At the time of writing, four restaurants on the list checked both of those boxes: Voodoo Doughnut, the Cowfish Sushi Burger Bar, the Hard Rock Cafe Orlando, and Toothsome Chocolate Emporium. Three more restaurants fell within the "runner-up" category because they only had a 3.9 rating on Tripadvisor. These were Antojitos Authentic Mexican Food, Jimmy Buffett's Margaritaville, and NBC Sports Grill & Brew. There are variants of Antojitos and the NBC Sports Grill at Universal Studios Hollywood, but you'd need seven hands to count how many Margaritaville restaurants there are in the world. Ultimately, Antojitos was chosen for this list because it was more unique than Margaritaville, and offered a break from burgers (which were already well-represented here beyond NBC's).

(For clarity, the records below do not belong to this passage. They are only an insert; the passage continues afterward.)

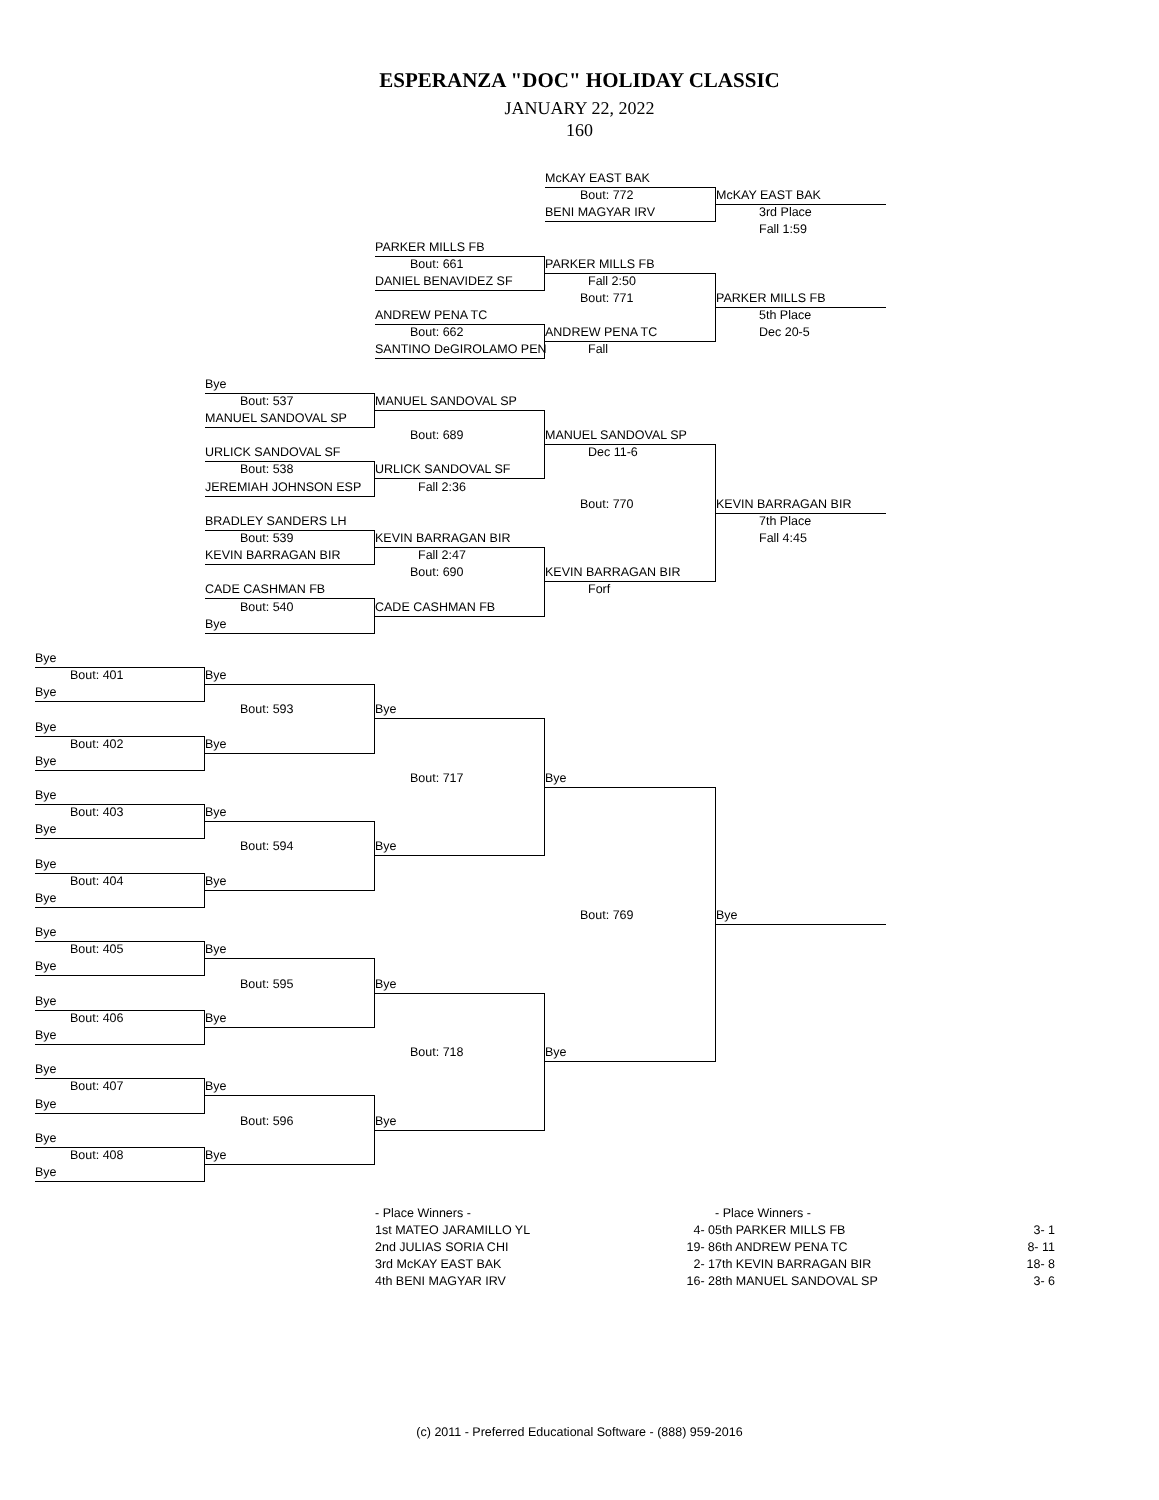ESPERANZA "DOC" HOLIDAY CLASSIC
JANUARY 22, 2022
160
McKAY EAST BAK
Bout: 772
McKAY EAST BAK
BENI MAGYAR IRV
3rd Place
Fall 1:59
PARKER MILLS FB
Bout: 661
PARKER MILLS FB
DANIEL BENAVIDEZ SF
Fall 2:50
Bout: 771
PARKER MILLS FB
ANDREW PENA TC
5th Place
Bout: 662
ANDREW PENA TC
Dec 20-5
SANTINO DeGIROLAMO PEN
Fall
Bye
Bout: 537
MANUEL SANDOVAL SP
MANUEL SANDOVAL SP
Bout: 689
MANUEL SANDOVAL SP
URLICK SANDOVAL SF
Dec 11-6
Bout: 538
URLICK SANDOVAL SF
JEREMIAH JOHNSON ESP
Fall 2:36
Bout: 770
KEVIN BARRAGAN BIR
BRADLEY SANDERS LH
7th Place
Bout: 539
KEVIN BARRAGAN BIR
Fall 4:45
KEVIN BARRAGAN BIR
Fall 2:47
Bout: 690
KEVIN BARRAGAN BIR
CADE CASHMAN FB
Forf
Bout: 540
CADE CASHMAN FB
Bye
Bye
Bout: 401
Bye
Bye
Bout: 593
Bye
Bye
Bout: 402
Bye
Bye
Bout: 717
Bye
Bye
Bout: 403
Bye
Bye
Bout: 594
Bye
Bye
Bout: 404
Bye
Bye
Bout: 769
Bye
Bye
Bout: 405
Bye
Bye
Bout: 595
Bye
Bye
Bout: 406
Bye
Bye
Bout: 718
Bye
Bye
Bout: 407
Bye
Bye
Bout: 596
Bye
Bye
Bout: 408
Bye
Bye
| - Place Winners - | |
| 1st MATEO JARAMILLO YL | 4- 0 |
| 2nd JULIAS SORIA CHI | 19- 8 |
| 3rd McKAY EAST BAK | 2- 1 |
| 4th BENI MAGYAR IRV | 16- 2 |
| - Place Winners - | |
| 5th PARKER MILLS FB | 3- 1 |
| 6th ANDREW PENA TC | 8- 11 |
| 7th KEVIN BARRAGAN BIR | 18- 8 |
| 8th MANUEL SANDOVAL SP | 3- 6 |
(c) 2011 - Preferred Educational Software - (888) 959-2016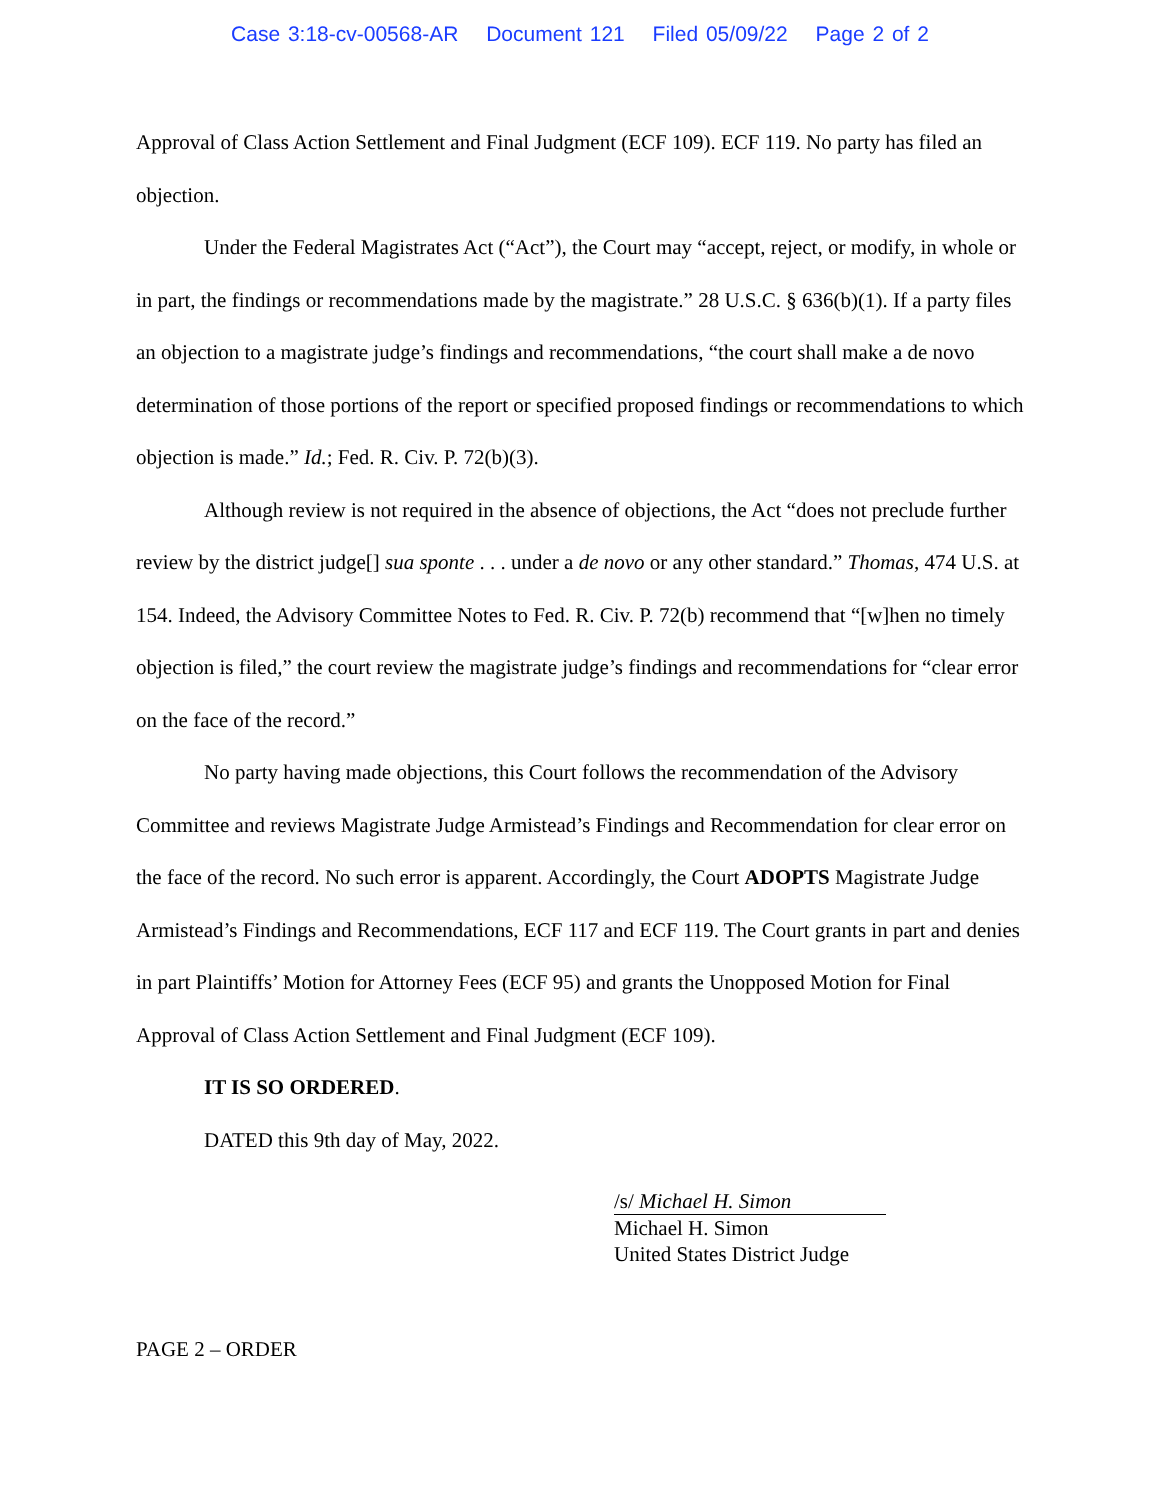Case 3:18-cv-00568-AR Document 121 Filed 05/09/22 Page 2 of 2
Approval of Class Action Settlement and Final Judgment (ECF 109). ECF 119. No party has filed an objection.
Under the Federal Magistrates Act (“Act”), the Court may “accept, reject, or modify, in whole or in part, the findings or recommendations made by the magistrate.” 28 U.S.C. § 636(b)(1). If a party files an objection to a magistrate judge’s findings and recommendations, “the court shall make a de novo determination of those portions of the report or specified proposed findings or recommendations to which objection is made.” Id.; Fed. R. Civ. P. 72(b)(3).
Although review is not required in the absence of objections, the Act “does not preclude further review by the district judge[] sua sponte . . . under a de novo or any other standard.” Thomas, 474 U.S. at 154. Indeed, the Advisory Committee Notes to Fed. R. Civ. P. 72(b) recommend that “[w]hen no timely objection is filed,” the court review the magistrate judge’s findings and recommendations for “clear error on the face of the record.”
No party having made objections, this Court follows the recommendation of the Advisory Committee and reviews Magistrate Judge Armistead’s Findings and Recommendation for clear error on the face of the record. No such error is apparent. Accordingly, the Court ADOPTS Magistrate Judge Armistead’s Findings and Recommendations, ECF 117 and ECF 119. The Court grants in part and denies in part Plaintiffs’ Motion for Attorney Fees (ECF 95) and grants the Unopposed Motion for Final Approval of Class Action Settlement and Final Judgment (ECF 109).
IT IS SO ORDERED.
DATED this 9th day of May, 2022.
/s/ Michael H. Simon
Michael H. Simon
United States District Judge
PAGE 2 – ORDER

The Tripadvisor ratings were cross-referenced by checking individual pages and filtering the best nearby restaurants within a half-mile of CityWalk Orlando. Of the two dozen dining options in CityWalk, some did not have a rating available on Touring Plans, which determines its ratings based on reader surveys. This is also true, however, of other sites with CityWalk rankings. AllEars, for instance, notes that CityWalk's version of Pat O'Brien's — home of the flaming fountain, the Hurricane cocktail, and the original dueling piano show in New Orleans — doesn't have any reader reviews and doesn't appear in any other online rankings. Take that into account as you're appraising the other most popular Universal Orlando restaurants.